> **Problem details**
Print the entries line for line and without changes, starting with the first line and going on through the line that contains "locality: Marigot". Include both of those lines.
— start —
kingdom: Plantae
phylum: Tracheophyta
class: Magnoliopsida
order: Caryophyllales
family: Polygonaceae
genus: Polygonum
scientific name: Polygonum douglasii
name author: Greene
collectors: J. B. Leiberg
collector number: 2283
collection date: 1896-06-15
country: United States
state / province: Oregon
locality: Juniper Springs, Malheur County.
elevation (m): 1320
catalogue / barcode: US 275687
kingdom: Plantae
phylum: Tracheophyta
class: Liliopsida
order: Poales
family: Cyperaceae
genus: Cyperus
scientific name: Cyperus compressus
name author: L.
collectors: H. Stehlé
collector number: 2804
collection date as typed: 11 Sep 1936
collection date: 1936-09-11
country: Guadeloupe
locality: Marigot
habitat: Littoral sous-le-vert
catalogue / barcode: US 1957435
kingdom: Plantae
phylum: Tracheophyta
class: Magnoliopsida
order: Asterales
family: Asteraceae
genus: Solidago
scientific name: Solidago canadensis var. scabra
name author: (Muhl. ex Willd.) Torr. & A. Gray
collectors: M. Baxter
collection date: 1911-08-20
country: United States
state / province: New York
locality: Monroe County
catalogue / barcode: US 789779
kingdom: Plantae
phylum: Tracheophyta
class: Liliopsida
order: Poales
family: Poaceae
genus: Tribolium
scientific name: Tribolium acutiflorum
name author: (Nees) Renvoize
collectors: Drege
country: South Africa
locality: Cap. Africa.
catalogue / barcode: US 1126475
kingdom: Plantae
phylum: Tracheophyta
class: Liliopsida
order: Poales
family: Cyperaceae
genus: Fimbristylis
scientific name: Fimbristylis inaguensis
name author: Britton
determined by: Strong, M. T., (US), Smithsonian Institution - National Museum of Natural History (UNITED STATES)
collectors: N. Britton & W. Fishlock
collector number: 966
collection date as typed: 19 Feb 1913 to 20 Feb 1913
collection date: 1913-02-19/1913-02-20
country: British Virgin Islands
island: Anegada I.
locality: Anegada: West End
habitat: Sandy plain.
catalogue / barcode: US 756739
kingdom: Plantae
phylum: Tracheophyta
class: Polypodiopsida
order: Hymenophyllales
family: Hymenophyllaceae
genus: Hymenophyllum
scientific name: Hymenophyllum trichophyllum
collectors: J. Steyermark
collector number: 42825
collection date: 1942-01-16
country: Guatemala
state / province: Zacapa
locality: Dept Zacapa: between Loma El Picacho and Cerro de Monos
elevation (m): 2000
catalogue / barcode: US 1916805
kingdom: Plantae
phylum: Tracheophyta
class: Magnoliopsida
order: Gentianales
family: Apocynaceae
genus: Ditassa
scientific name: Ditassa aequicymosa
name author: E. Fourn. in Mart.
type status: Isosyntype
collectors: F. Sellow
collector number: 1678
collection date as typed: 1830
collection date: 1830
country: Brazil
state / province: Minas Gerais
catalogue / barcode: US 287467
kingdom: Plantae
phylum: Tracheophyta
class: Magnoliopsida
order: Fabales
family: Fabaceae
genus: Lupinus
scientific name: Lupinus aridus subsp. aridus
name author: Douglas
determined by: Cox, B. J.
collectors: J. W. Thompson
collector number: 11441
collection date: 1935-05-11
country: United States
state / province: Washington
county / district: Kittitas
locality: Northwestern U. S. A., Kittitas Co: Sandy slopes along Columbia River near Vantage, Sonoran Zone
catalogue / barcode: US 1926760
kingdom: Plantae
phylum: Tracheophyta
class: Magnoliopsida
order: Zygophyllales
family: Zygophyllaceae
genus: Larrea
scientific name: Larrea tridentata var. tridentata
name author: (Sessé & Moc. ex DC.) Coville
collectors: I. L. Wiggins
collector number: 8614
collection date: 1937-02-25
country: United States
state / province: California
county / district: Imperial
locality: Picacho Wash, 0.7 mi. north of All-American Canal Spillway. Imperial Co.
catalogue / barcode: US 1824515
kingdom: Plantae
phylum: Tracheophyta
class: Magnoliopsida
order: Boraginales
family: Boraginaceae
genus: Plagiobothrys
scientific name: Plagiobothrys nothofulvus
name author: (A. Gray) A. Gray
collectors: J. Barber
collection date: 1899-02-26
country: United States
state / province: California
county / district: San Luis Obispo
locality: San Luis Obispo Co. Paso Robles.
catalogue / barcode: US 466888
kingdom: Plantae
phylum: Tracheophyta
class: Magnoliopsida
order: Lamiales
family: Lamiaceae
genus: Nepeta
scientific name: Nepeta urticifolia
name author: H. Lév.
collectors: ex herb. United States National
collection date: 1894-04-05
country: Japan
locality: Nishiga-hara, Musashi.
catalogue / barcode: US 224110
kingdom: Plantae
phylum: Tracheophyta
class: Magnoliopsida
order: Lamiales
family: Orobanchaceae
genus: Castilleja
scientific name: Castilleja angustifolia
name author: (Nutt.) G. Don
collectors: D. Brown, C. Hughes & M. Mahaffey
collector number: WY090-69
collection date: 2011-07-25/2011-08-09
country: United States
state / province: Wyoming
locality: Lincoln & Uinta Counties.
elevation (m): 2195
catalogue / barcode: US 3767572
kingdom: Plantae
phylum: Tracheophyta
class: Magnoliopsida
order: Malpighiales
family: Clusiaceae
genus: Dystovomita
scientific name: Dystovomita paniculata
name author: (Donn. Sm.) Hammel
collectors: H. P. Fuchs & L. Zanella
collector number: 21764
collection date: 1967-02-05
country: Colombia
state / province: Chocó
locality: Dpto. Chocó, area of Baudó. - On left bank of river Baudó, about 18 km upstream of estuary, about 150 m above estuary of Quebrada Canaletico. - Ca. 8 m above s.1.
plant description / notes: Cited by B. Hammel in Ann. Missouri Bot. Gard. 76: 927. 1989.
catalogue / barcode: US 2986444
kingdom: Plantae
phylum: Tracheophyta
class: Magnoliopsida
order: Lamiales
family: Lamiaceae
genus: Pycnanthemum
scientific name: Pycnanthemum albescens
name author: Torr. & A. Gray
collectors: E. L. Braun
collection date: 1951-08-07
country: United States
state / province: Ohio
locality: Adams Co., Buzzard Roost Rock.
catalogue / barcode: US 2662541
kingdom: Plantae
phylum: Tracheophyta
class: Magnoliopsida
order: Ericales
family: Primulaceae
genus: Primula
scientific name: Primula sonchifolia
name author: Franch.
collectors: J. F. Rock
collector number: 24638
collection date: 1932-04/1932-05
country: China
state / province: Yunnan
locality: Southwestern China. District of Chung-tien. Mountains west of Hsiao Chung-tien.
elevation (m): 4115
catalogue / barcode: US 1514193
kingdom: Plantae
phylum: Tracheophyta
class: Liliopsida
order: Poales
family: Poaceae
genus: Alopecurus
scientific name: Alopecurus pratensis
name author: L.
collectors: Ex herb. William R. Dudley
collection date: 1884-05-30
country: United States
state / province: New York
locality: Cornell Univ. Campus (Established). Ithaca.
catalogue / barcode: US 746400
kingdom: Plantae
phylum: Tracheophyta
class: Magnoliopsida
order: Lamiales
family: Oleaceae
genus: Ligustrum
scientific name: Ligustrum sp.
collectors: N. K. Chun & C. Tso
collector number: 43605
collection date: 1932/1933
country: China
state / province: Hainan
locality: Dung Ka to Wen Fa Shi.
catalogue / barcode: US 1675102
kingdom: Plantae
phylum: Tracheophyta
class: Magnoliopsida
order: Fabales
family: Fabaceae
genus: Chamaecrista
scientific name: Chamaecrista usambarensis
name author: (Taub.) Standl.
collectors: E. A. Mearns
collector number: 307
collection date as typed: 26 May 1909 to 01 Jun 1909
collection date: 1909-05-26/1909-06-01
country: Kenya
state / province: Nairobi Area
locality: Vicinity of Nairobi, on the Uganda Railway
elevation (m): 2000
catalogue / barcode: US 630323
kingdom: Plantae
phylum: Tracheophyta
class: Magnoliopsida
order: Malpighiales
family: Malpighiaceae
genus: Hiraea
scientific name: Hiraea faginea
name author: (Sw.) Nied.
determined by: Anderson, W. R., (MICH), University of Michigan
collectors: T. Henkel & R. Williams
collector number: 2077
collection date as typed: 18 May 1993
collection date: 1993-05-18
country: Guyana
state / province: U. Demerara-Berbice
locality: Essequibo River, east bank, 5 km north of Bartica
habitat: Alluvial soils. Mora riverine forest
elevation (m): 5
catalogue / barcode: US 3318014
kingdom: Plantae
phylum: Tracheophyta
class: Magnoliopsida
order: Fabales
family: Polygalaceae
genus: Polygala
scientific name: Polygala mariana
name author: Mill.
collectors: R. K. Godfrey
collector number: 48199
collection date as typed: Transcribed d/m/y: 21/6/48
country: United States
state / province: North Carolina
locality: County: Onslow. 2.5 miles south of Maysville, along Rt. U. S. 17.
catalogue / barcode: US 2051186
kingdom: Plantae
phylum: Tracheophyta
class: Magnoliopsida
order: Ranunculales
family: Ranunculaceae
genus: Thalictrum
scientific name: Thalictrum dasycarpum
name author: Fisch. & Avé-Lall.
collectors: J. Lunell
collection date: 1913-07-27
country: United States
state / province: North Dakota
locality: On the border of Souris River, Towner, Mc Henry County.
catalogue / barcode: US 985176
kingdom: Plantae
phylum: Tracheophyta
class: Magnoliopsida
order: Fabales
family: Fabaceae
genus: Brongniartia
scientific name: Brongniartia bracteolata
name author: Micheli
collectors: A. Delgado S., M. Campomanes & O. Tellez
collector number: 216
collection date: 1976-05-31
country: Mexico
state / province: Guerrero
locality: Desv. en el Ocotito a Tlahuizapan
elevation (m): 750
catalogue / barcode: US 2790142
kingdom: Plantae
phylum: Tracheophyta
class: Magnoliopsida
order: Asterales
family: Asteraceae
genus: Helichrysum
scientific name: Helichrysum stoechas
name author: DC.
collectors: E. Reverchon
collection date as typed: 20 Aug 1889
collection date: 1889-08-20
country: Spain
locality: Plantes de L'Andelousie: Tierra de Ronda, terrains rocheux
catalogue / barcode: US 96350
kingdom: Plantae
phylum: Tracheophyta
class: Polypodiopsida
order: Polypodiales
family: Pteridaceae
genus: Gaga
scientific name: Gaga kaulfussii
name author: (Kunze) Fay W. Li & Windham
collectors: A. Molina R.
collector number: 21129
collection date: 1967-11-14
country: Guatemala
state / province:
— end —
> **Output of the exercise**
kingdom: Plantae
phylum: Tracheophyta
class: Magnoliopsida
order: Caryophyllales
family: Polygonaceae
genus: Polygonum
scientific name: Polygonum douglasii
name author: Greene
collectors: J. B. Leiberg
collector number: 2283
collection date: 1896-06-15
country: United States
state / province: Oregon
locality: Juniper Springs, Malheur County.
elevation (m): 1320
catalogue / barcode: US 275687
kingdom: Plantae
phylum: Tracheophyta
class: Liliopsida
order: Poales
family: Cyperaceae
genus: Cyperus
scientific name: Cyperus compressus
name author: L.
collectors: H. Stehlé
collector number: 2804
collection date as typed: 11 Sep 1936
collection date: 1936-09-11
country: Guadeloupe
locality: Marigot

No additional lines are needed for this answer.